- Task goal
Please work out how many of the lines below include "over". Only the number should be given.

(Stored dataset items)
== Segment start ==

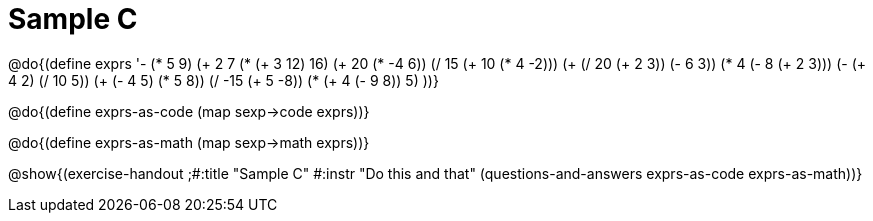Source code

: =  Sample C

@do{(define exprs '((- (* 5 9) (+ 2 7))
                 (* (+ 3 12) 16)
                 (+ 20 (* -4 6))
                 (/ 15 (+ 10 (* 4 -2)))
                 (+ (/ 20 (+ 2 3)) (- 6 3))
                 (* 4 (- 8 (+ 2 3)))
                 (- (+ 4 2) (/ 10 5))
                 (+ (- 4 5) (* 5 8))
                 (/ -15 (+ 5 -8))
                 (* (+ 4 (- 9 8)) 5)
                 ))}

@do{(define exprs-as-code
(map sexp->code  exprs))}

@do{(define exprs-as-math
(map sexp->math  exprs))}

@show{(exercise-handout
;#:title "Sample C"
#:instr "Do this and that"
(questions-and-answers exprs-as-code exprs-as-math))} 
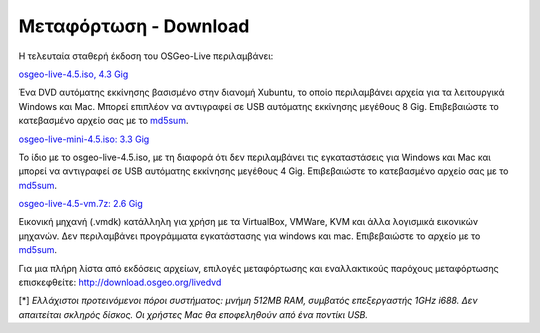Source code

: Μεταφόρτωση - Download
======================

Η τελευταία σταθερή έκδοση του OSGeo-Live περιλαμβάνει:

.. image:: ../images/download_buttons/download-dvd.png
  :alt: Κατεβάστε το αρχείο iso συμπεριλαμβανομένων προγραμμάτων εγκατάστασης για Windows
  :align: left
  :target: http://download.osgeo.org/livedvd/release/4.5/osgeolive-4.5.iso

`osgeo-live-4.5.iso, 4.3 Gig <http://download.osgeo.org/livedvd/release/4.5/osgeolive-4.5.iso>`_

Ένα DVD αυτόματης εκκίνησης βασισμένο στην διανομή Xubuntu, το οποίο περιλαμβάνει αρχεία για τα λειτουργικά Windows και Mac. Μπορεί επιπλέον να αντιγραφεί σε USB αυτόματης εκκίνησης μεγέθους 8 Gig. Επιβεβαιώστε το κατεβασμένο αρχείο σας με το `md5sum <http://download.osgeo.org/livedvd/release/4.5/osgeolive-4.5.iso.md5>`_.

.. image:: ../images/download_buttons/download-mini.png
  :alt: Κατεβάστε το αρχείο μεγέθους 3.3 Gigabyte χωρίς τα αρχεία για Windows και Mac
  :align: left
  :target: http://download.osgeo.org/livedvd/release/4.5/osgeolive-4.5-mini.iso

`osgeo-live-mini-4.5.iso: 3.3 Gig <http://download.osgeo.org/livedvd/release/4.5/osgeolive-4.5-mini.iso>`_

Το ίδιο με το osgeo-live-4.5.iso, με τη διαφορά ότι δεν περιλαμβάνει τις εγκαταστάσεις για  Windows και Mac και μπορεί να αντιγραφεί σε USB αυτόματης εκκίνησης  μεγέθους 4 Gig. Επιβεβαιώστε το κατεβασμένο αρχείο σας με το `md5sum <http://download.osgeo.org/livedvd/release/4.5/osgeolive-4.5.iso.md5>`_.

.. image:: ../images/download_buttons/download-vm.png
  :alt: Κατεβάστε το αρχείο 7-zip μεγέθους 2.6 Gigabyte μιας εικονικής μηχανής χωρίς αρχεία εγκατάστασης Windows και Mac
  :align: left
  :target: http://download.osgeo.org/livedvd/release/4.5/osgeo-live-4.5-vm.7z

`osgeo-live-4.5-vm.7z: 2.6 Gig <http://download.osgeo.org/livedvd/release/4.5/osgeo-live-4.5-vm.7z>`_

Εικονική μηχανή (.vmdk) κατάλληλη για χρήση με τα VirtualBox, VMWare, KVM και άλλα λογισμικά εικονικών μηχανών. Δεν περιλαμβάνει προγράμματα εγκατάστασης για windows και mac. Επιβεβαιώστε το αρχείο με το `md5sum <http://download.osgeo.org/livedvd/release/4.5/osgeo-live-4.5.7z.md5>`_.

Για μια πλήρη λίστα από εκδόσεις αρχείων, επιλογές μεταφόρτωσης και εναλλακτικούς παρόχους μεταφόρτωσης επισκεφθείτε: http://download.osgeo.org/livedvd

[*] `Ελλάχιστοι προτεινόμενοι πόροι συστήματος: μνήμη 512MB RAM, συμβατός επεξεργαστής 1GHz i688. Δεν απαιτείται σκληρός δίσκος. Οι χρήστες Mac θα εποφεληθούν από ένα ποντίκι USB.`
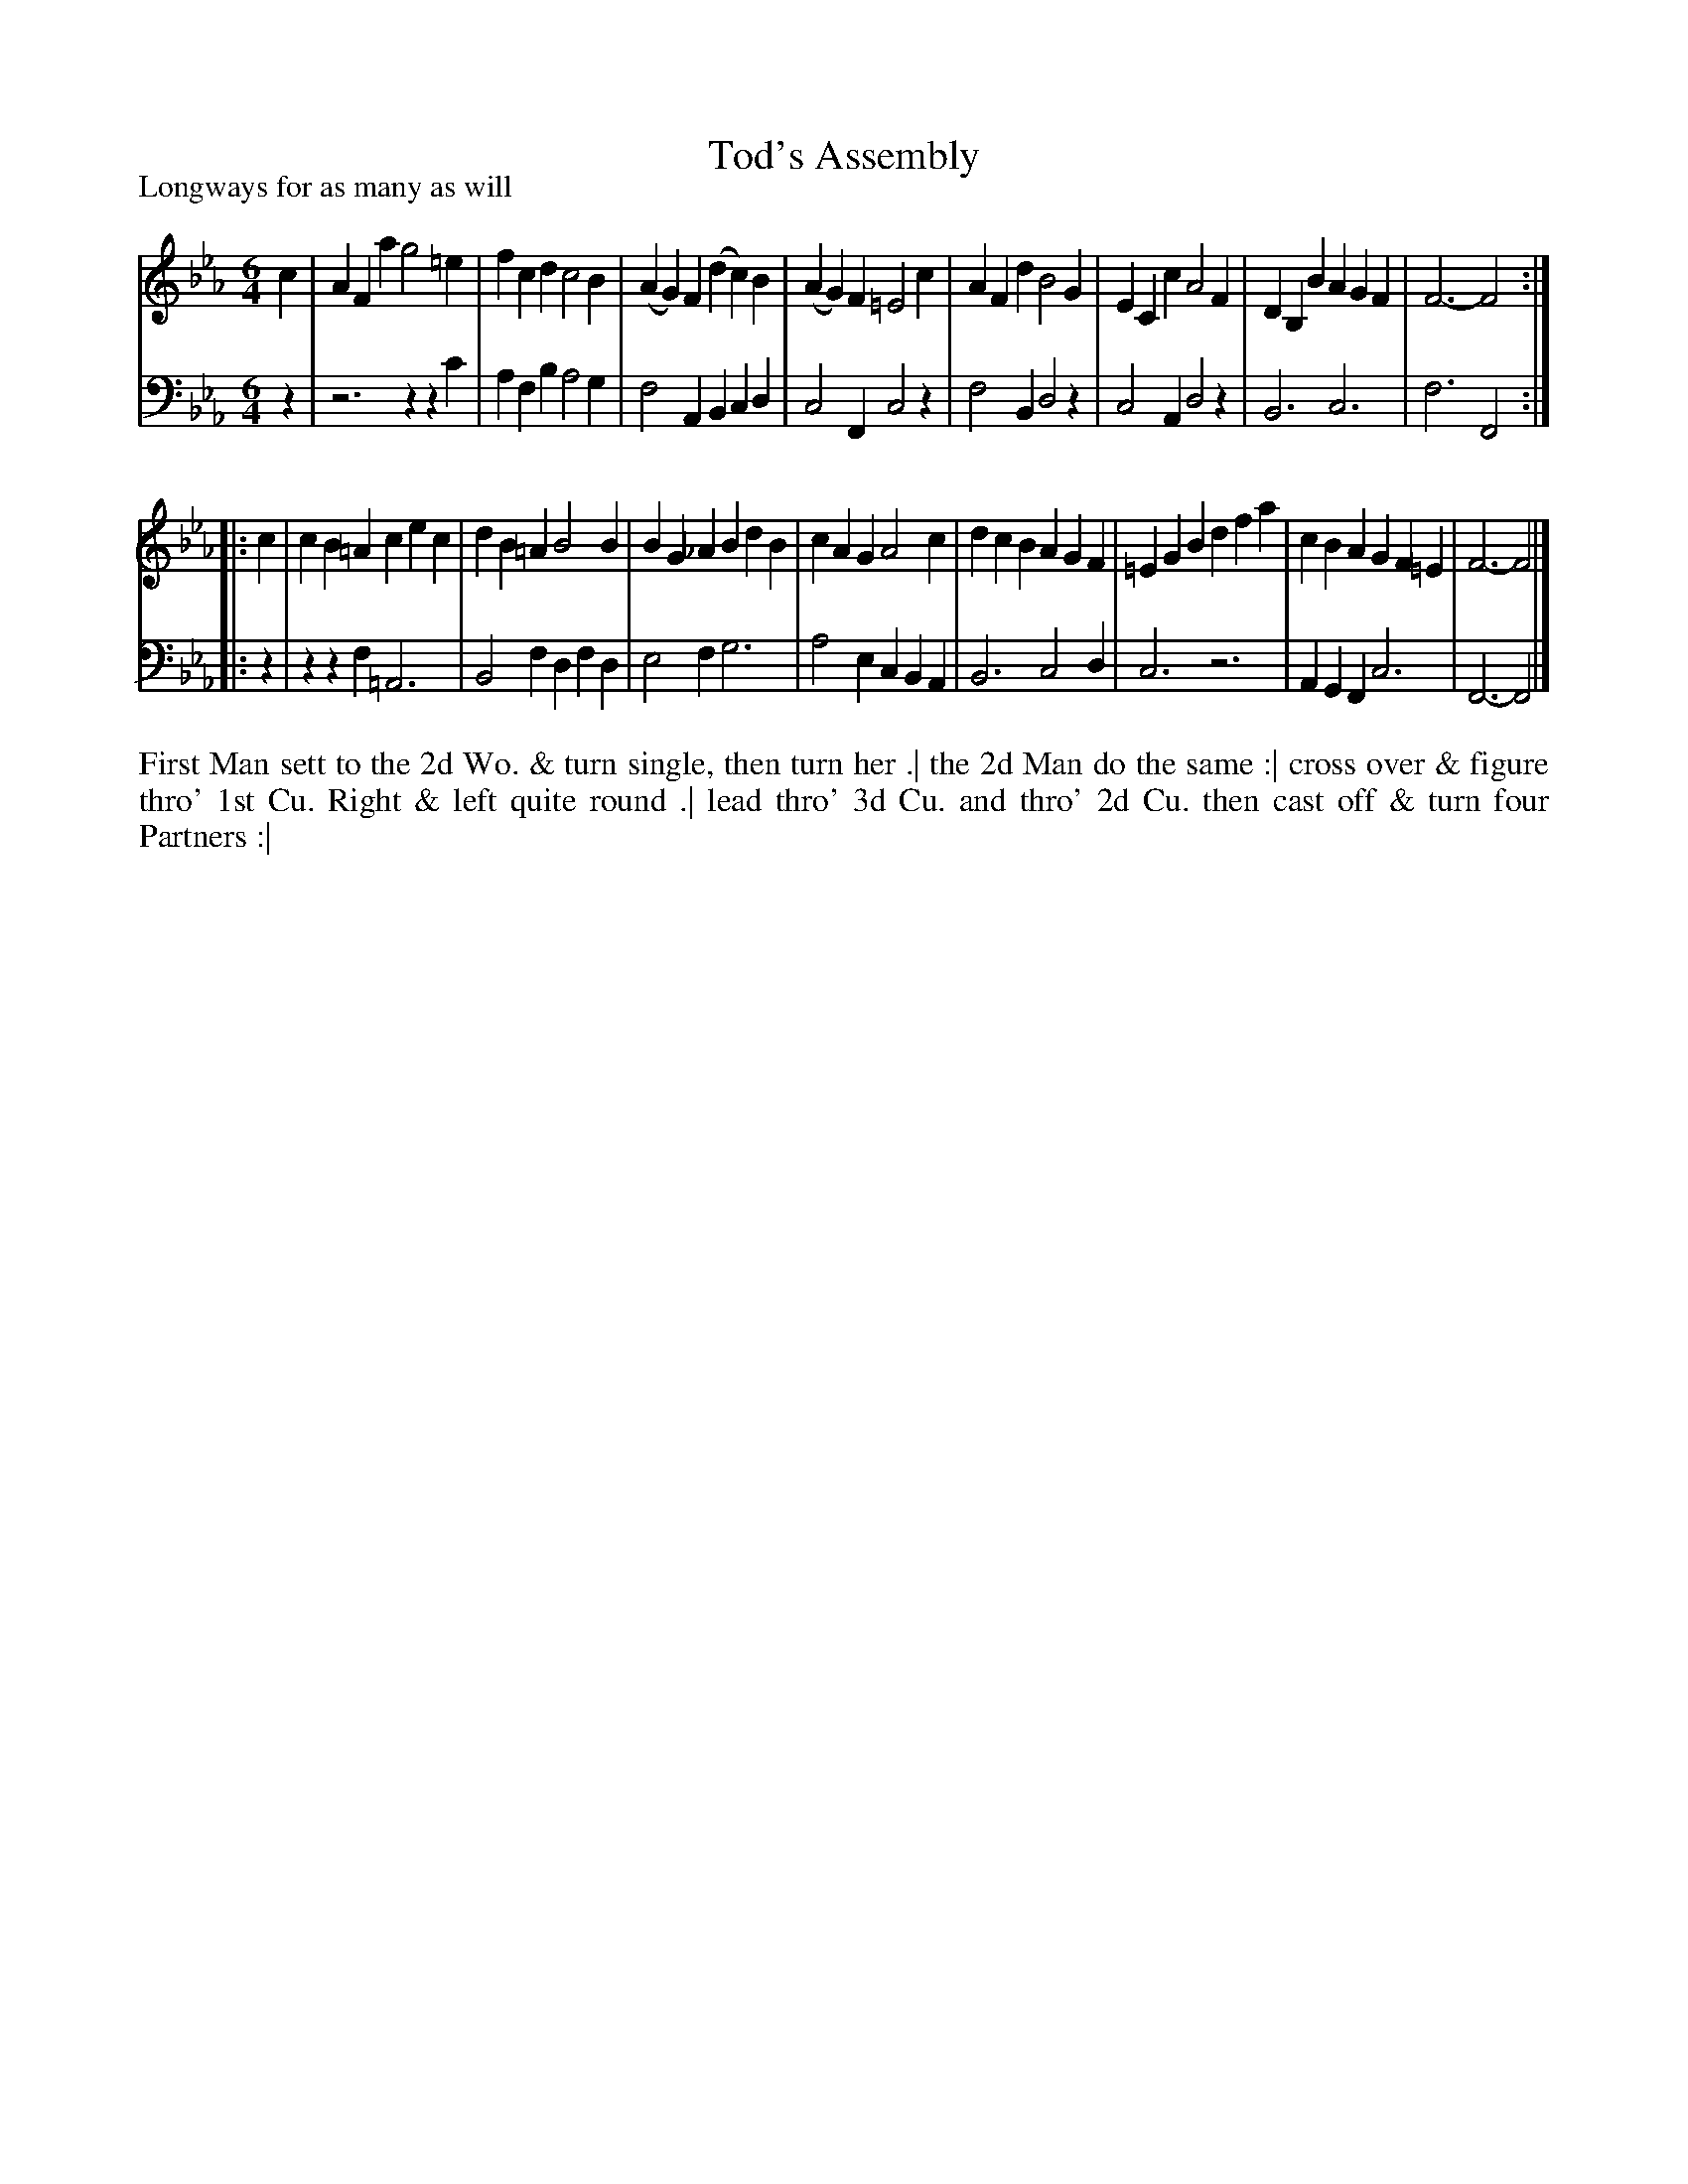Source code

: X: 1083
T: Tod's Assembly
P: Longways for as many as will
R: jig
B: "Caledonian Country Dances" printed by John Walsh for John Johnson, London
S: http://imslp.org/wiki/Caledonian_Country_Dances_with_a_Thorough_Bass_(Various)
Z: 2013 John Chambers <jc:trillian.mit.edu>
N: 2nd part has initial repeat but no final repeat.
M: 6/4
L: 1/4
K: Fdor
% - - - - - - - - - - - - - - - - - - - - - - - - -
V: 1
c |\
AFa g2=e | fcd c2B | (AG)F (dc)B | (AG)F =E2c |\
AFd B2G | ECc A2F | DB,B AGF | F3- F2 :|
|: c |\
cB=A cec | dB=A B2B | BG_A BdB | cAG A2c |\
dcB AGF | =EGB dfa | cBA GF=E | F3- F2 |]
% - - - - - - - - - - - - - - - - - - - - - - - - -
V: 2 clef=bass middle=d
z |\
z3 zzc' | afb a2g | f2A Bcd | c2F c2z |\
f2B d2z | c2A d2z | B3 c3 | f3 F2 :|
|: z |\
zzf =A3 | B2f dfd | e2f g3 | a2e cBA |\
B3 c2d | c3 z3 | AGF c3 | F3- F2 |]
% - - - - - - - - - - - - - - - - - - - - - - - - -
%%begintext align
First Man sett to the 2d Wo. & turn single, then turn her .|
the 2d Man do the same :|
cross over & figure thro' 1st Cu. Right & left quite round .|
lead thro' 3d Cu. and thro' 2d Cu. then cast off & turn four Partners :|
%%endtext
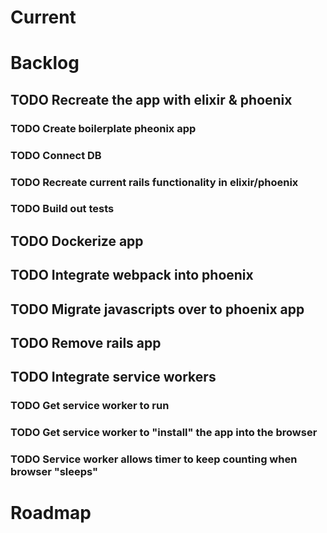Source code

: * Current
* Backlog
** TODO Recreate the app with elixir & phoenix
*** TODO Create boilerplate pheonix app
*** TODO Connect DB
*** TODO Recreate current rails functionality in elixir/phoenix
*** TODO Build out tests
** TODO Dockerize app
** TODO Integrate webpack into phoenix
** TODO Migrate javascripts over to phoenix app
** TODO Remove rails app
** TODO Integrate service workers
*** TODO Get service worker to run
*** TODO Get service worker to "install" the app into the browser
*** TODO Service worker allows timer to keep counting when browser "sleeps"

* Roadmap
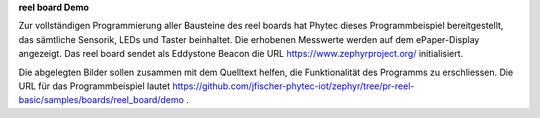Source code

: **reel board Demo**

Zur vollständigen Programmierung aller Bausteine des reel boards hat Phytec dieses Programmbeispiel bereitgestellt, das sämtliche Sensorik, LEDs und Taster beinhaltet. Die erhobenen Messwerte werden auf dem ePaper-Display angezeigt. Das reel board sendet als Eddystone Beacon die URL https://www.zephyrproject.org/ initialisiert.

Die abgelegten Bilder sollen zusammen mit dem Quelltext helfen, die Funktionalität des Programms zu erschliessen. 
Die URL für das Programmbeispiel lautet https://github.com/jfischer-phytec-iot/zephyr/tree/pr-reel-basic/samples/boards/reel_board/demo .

== Segment end ==

- Result for this task
2